▸ **EXERCISE DIRECTIONS**:
Let the answer be the lines from the one with "documentaries." to the end of the entries, copied exactly with both boundary lines kept.

BEGIN DATA SUPPLIED

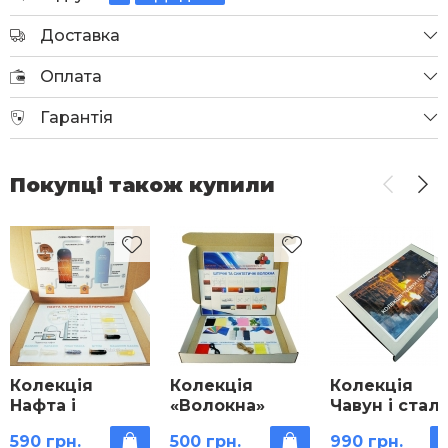
Доставка
Оплата
Гарантія
Покупці також купили
Колекція
Колекція
Колекція
Нафта і
«Волокна»
Чавун і стал
продукти її
590 грн.
500 грн.
990 грн.
переробки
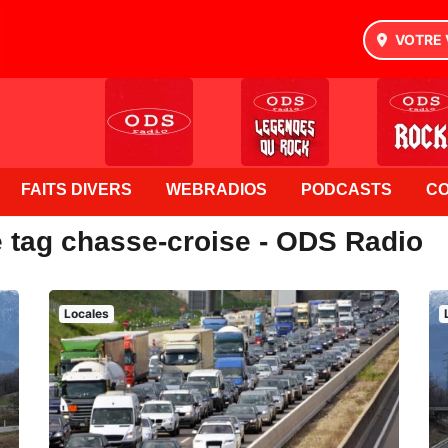
VOTRE 
FAITS DIVERS
WEBRADIOS
PODCASTS
C
e tag chasse-croise - ODS Radio
Locales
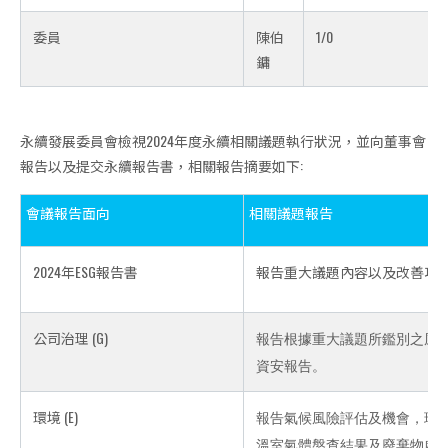
委員
陳伯
1/0
鏞
永續發展委員會檢視2024年度永續相關議題執行狀況，並向董事會
報告以及提交永續報告書，相關報告摘要如下:
會議報告面向
相關議題報告
2024年ESG報告書
報告重大議題內容以及改善項
公司治理 (G)
報告根據重大議題所鑑別之風
資安報告。
環境 (E)
報告氣候風險評估及機會，現
溫室氣體盤查結果及廢棄物處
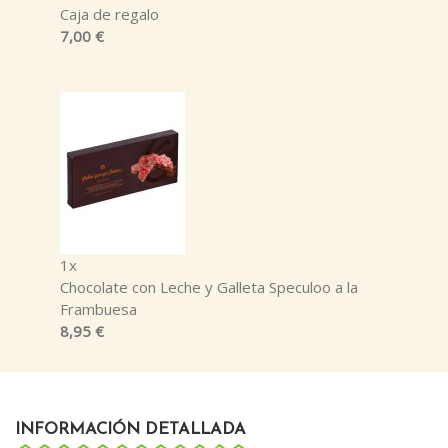
Caja de regalo
7,00 €
1x
Chocolate con Leche y Galleta Speculoo a la
Frambuesa
8,95 €
INFORMACIÓN DETALLADA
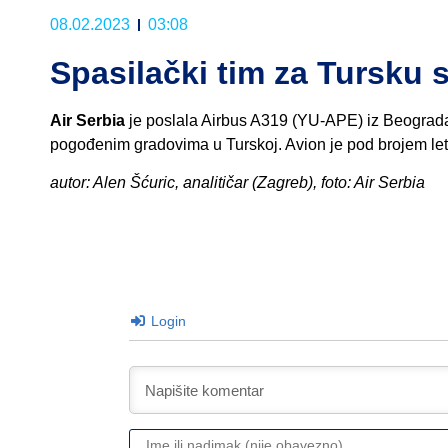
08.02.2023
03:08
Spasilački tim za Tursku 
Air Serbia
je poslala Airbus A319 (YU-APE) iz Beograda
pogođenim gradovima u Turskoj. Avion je pod brojem le
autor: Alen Šćuric, analitičar (Zagreb), foto: Air Serbia
Login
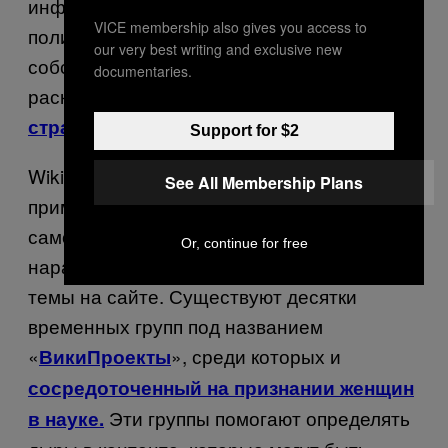
информация часто отмечается, а согласно
VICE membership also gives you access to
политике сайта, учёные не могут писать о
our very best writing and exclusive new
собственных исследованиях, не
documentaries.
раскрывая конфликта интересов на
.
странице обсуждения в Википедии
Support for $2
Wiki
Ed
также не является единственным
See All Membership Plans
примером группы людей с общим опытом,
самоорганизующейся с целью
Or, continue for free
наращивания присутствия определённой
темы на сайте. Существуют десятки
временных групп под названием
«
», среди которых и
ВикиПроекты
сосредоточенный на признании женщин
Эти группы помогают определять
в науке.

END DATA SUPPLIED

▸ **ANSWER SPACE**:
documentaries.
раскрывая конфликта интересов на
.
странице обсуждения в Википедии
Support for $2
Wiki
Ed
также не является единственным
See All Membership Plans
примером группы людей с общим опытом,
самоорганизующейся с целью
Or, continue for free
наращивания присутствия определённой
темы на сайте. Существуют десятки
временных групп под названием
«
», среди которых и
ВикиПроекты
сосредоточенный на признании женщин
Эти группы помогают определять
в науке.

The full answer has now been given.